JOB: Exclude the pictures and retype the entries as written.
===== TASK INPUTS
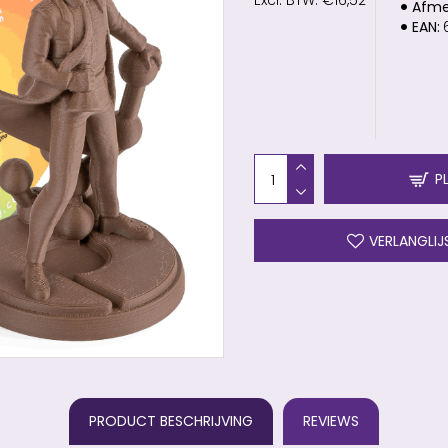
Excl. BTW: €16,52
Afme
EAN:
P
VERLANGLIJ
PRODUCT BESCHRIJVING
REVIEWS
==========
PROBLEM SOLUTION:
Excl. BTW: €16,52
Afme
EAN:
P
VERLANGLIJ
PRODUCT BESCHRIJVING
REVIEWS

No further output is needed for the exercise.